START Task input

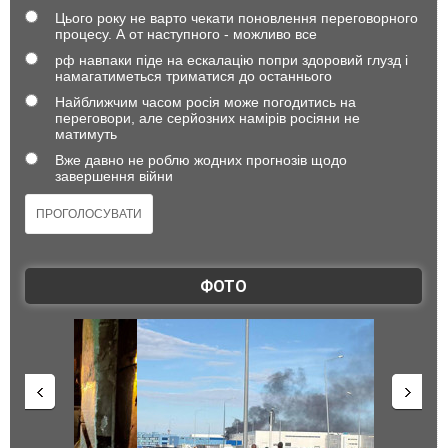
Цього року не варто чекати поновлення переговорного
процесу. А от наступного - можливо все
рф навпаки піде на ескалацію попри здоровий глузд і
намагатиметься триматися до останнього
Найближчим часом росія може погодитись на
переговори, але серйозних намірів росіяни не
матимуть
Вже давно не роблю жодних прогнозів щодо
завершення війни
ФОТО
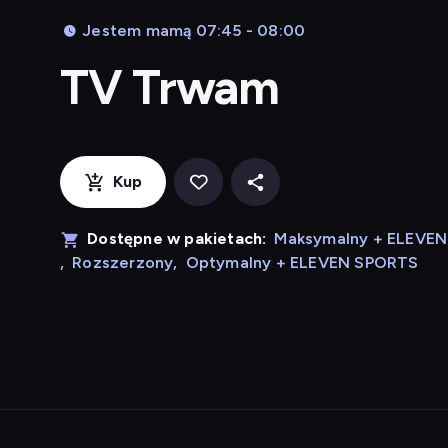
Jestem mamą 07:45 - 08:00
TV Trwam
Kup
Dostępne w pakietach:
Maksymalny + ELEVE
,
Rozszerzony
,
Optymalny + ELEVEN SPORTS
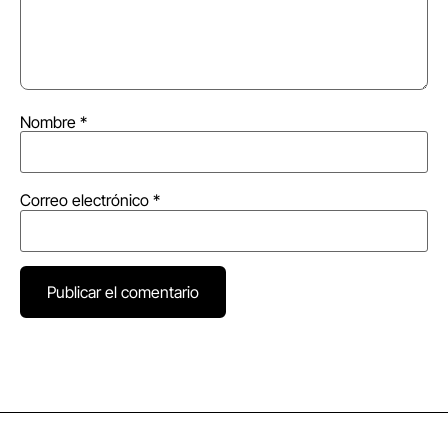
Nombre
*
Correo electrónico
*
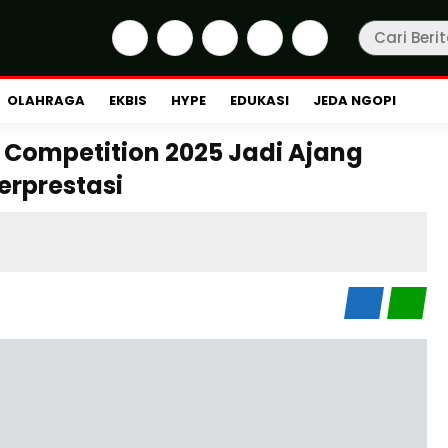
OLAHRAGA
EKBIS
HYPE
EDUKASI
JEDA NGOPI
 Competition 2025 Jadi Ajang
erprestasi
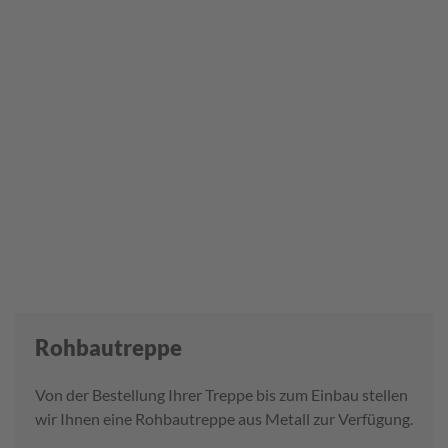
Rohbautreppe
Von der Bestellung Ihrer Treppe bis zum Einbau stellen
wir Ihnen eine Rohbautreppe aus Metall zur Verfügung.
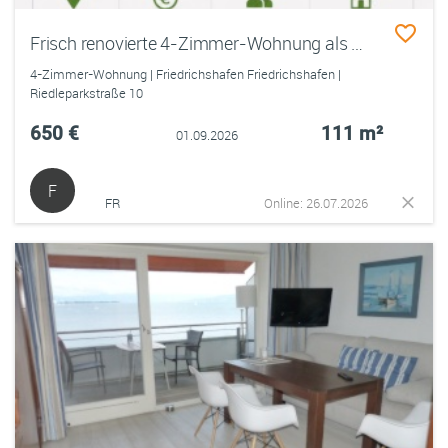
Frisch renovierte 4-Zimmer-Wohnung als WG-Neugründung in Friedrichshafen - ab 01.09.2026
4-Zimmer-Wohnung | Friedrichshafen Friedrichshafen |
Riedleparkstraße 10
650 €
111 m²
01.09.2026
F
FR
Online: 26.07.2026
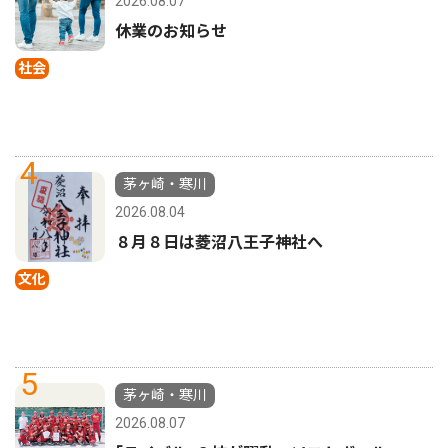
2026.08.07
休業のお知らせ
社会
4
茅ヶ崎・寒川
2026.08.04
８月８日は菱沼八王子神社へ
文化
5
茅ヶ崎・寒川
2026.08.07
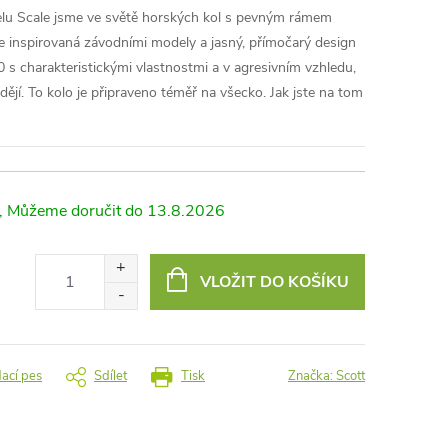
elu Scale jsme ve světě horských kol s pevným rámem
ie inspirovaná závodními modely a jasný, přímočarý design
0 s charakteristickými vlastnostmi a v agresivním vzhledu,
ějí. To kolo je připraveno téměř na všecko. Jak jste na tom
13.8.2026
VLOŽIT DO KOŠÍKU
dací pes
Sdílet
Tisk
Značka:
Scott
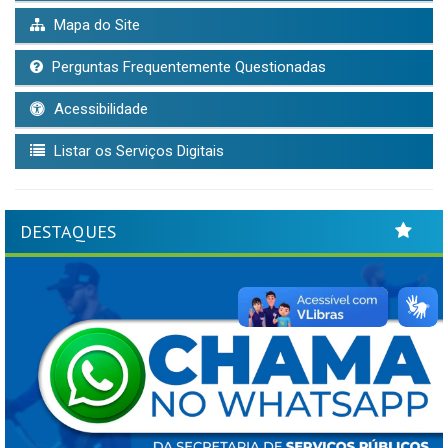
Mapa do Site
Perguntas Frequentemente Questionadas
Acessibilidade
Listar os Serviços Digitais
DESTAQUES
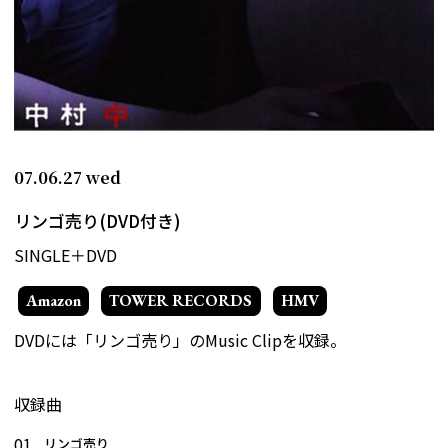
07.06.27
wed
リンゴ売り(DVD付き)
SINGLE＋DVD
Amazon
TOWER RECORDS
HMV
DVDには「リンゴ売り」のMusic Clipを収録。
収録曲
01.
リンゴ売り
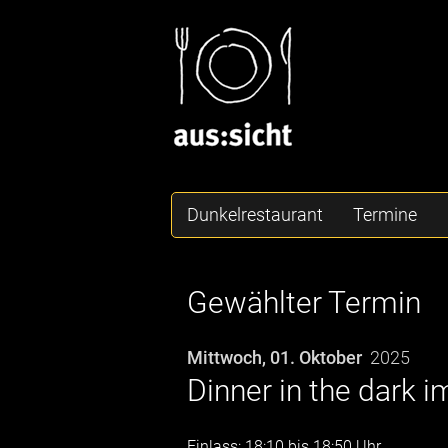
Dunkelrestaurant
Termine
Gewählter Termin
Mittwoch, 01. Oktober
2025
Dinner in the dark 
Einlass: 18:10 bis 18:50 Uhr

END Task input

Copy out every line of text in the material above, character for character, and leave out the pictures.

▸ **Exercise answer**
Цього року не варто чекати поновлення переговорного
процесу. А от наступного - можливо все
рф навпаки піде на ескалацію попри здоровий глузд і
намагатиметься триматися до останнього
Найближчим часом росія може погодитись на
переговори, але серйозних намірів росіяни не
матимуть
Вже давно не роблю жодних прогнозів щодо
завершення війни
ФОТО
Jestem mamą 07:45 - 08:00
TV Trwam
Kup
Dostępne w pakietach:
Maksymalny + ELEVE
,
Rozszerzony
,
Optymalny + ELEVEN SPORTS
Nombre
*
Correo electrónico
*
OLAHRAGA
EKBIS
HYPE
EDUKASI
JEDA NGOPI
 Competition 2025 Jadi Ajang
erprestasi
Rohbautreppe
Von der Bestellung Ihrer Treppe bis zum Einbau stellen
wir Ihnen eine Rohbautreppe aus Metall zur Verfügung.
Frisch renovierte 4-Zimmer-Wohnung als WG-Neugründung in Friedrichshafen - ab 01.09.2026
4-Zimmer-Wohnung | Friedrichshafen Friedrichshafen |
Riedleparkstraße 10
650 €
111 m²
01.09.2026
F
FR
Online: 26.07.2026
2026.08.07
休業のお知らせ
社会
4
茅ヶ崎・寒川
2026.08.04
８月８日は菱沼八王子神社へ
文化
5
茅ヶ崎・寒川
2026.08.07
elu Scale jsme ve světě horských kol s pevným rámem
ie inspirovaná závodními modely a jasný, přímočarý design
0 s charakteristickými vlastnostmi a v agresivním vzhledu,
ějí. To kolo je připraveno téměř na všecko. Jak jste na tom
13.8.2026
VLOŽIT DO KOŠÍKU
dací pes
Sdílet
Tisk
Značka:
Scott
Mapa do Site
Perguntas Frequentemente Questionadas
Acessibilidade
Listar os Serviços Digitais
DESTAQUES
07.06.27
wed
リンゴ売り(DVD付き)
SINGLE＋DVD
Amazon
TOWER RECORDS
HMV
DVDには「リンゴ売り」のMusic Clipを収録。
収録曲
01.
リンゴ売り
Dunkelrestaurant
Termine
Gewählter Termin
Mittwoch, 01. Oktober
2025
Dinner in the dark 
Einlass: 18:10 bis 18:50 Uhr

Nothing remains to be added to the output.